# First things first...

Is Spark set up in this notebook? And is it configured for awesome?

I recommend `--master local[*]`, which sets up one worker for each core.

In [None]:
sc.master

In [None]:
# We can still use IPython
%ls data

## Create some RDDs the easy way

Spark was conceived as an extension to Map-Reduce, which initially targeted the Hadoop FileSystem (HDFS). Spark uses the notions of Resilient Distributed Datasets (RDDs) that remain in memory, and can abstract over a large variety of storage back-ends.

Here, we see how we can work with small data (by some definition) locally without resorting to a cluster.

We can easily replace these RDDs with, e.g., an HDFS-backed datastore and cluster, and execute the identical logic. The plan is to introduce this next week.

*Note - you will need to copy these data files into the repo or adjust the paths*

In [None]:
permits = sc.textFile('data/Building_Permits.csv')
violations = sc.textFile('data/Building_Violations.csv')

Note that those functions returned way faster than the time needed to load the files... Spark is [lazy](http://en.wikipedia.org/wiki/Lazy_evaluation).

## Classic Spark

Don't worry about efficiency, that's what the other cores are for

In [None]:
# Let's do functional programming the way Guido likes it

# var, = ... unpacks a sequence of length 1. It is similar to:
# var = ...[0]
# asseret(len(...) == 1)
permit_header_str, = permits.take(1)

# Here, we pass a generator expression to enumerate within a dict comprehension
# This is very similar to how Spark works, and is *very* memory efficient
permit_header_locs = {name: loc for loc, name in 
               enumerate(val.strip() for val in header_str.split(','))}
permit_header_locs

## Learning some real Spark

The core of spark is functional programming over RDDs. Most of you have probably heard of map-reduce. `map` and `reduce` are actually two separate functional primitives, and Spark decouples a small set of powerful primitives that are readiliy mapped to parallel computation over RDD "partitions."
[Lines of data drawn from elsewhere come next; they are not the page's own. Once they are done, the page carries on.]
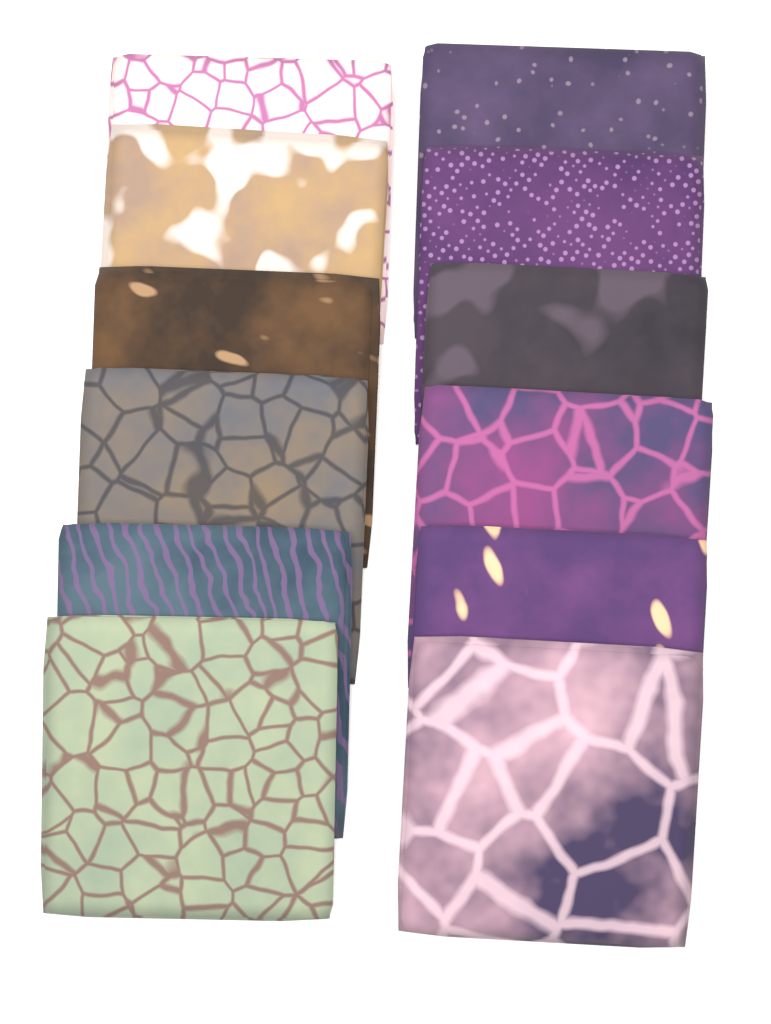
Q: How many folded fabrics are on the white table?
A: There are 12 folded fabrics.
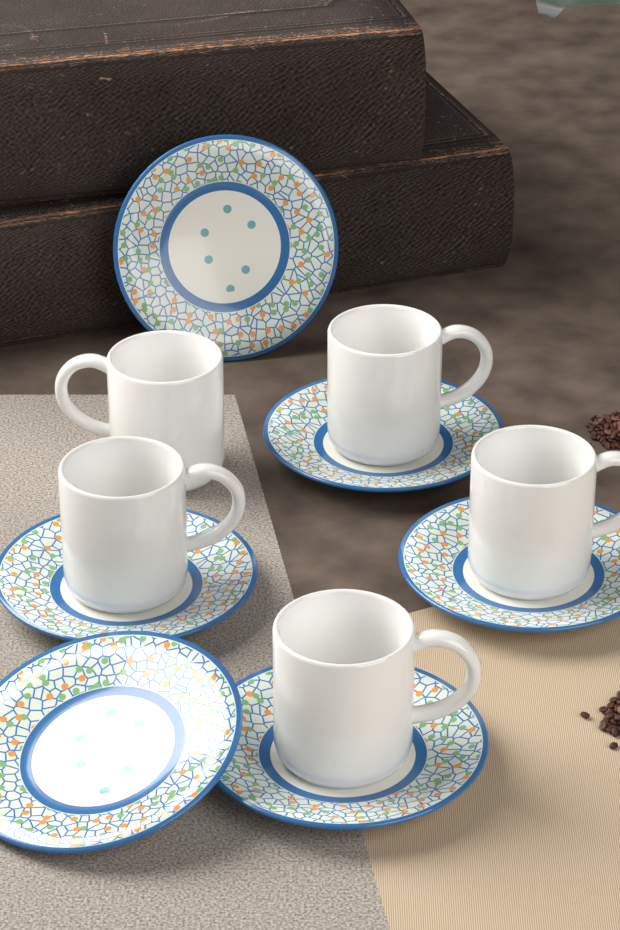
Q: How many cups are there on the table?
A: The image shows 5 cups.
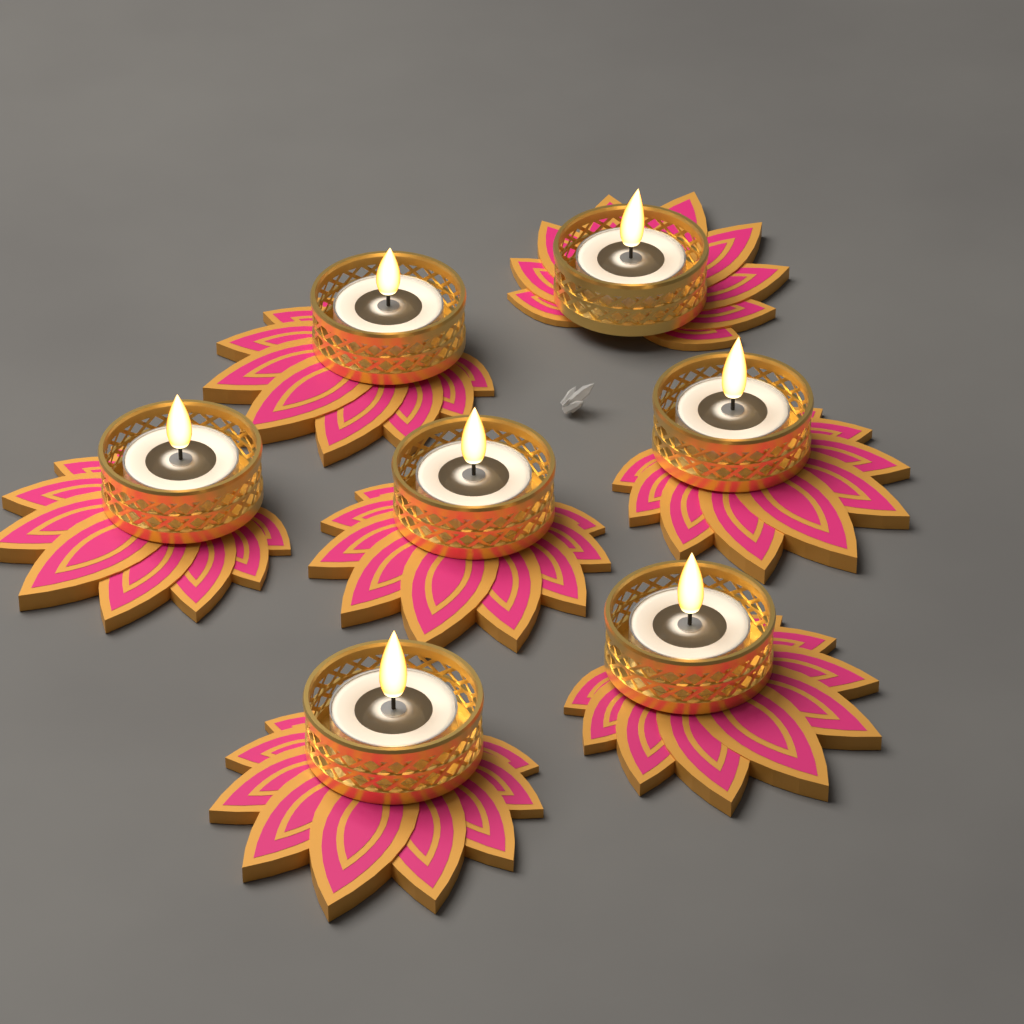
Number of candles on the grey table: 7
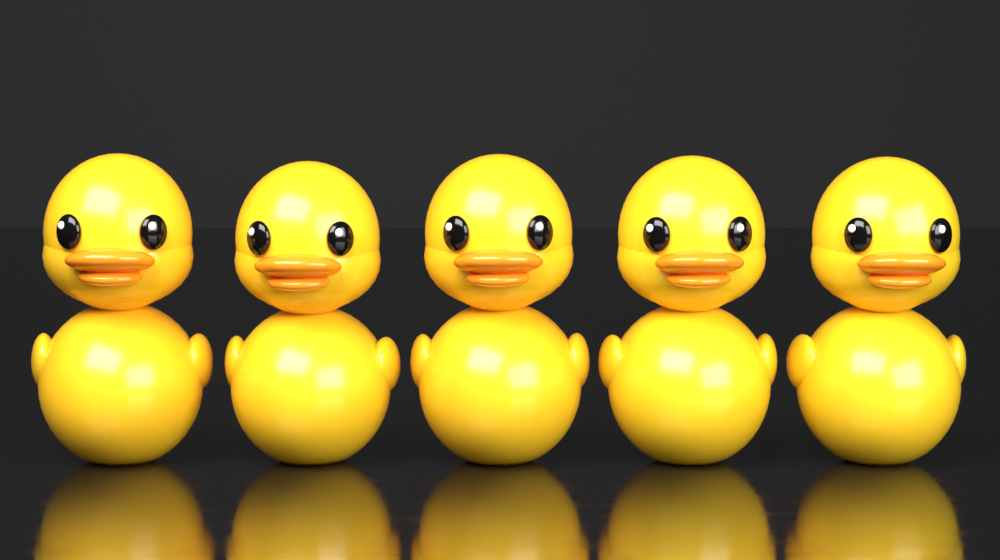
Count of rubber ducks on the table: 5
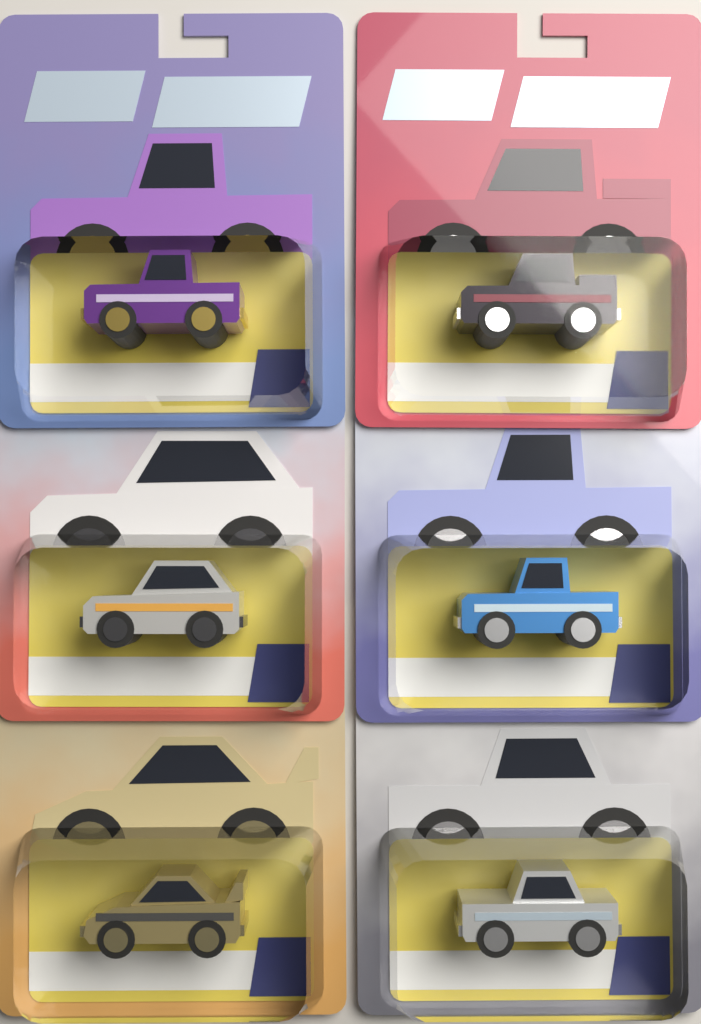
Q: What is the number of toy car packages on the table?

In general, these functions take other functions as arguments. PySpark lets you use python functions. Arbitrary expressions (over one variable) can be converted to functions using lambda expressions.

Let's explore some of these now.

### Filter

`filter` iterates over each item in the RDD and returns a new RDD limited to the items where the predicate evaluates to `True`.

In [None]:
# This is dumb. In real life, pre-process your data.
# Or parse the files before handing them to Spark.
# But, it's a nice intro to Spark...
permit_lines = permits.filter(lambda x: x != permit_header_str)

### Map

`map` returns a set of transformed items that result from applying a predicate to each value. Here, each string gets mapped to a list of strings.

In [None]:
# Note that the data is still unparsed (which is efficient, actually)
# We are now getting into functional programming with Spark...
permit_data = permit_lines.map(lambda x: [val.strip() for val in x.split(',')])

In [None]:
permit_data.take(2)

## First task

Let's convert the above process to a reusable function. 

### Go!

In [None]:
# Assemble the functional statements from above into a re-usable function
def simple_csv(rdd):
    return None, rdd

# And apply it to our violation data
violation_header_locs, violation_data = simple_csv(violations)

## Other approaches to reading CSV

@seahboonsiew wrote some [native PySpark](https://github.com/seahboonsiew/pyspark-csv/blob/master/pyspark_csv.py) to do this with more bells and whistles (but note that it is more expensive: parsing everything).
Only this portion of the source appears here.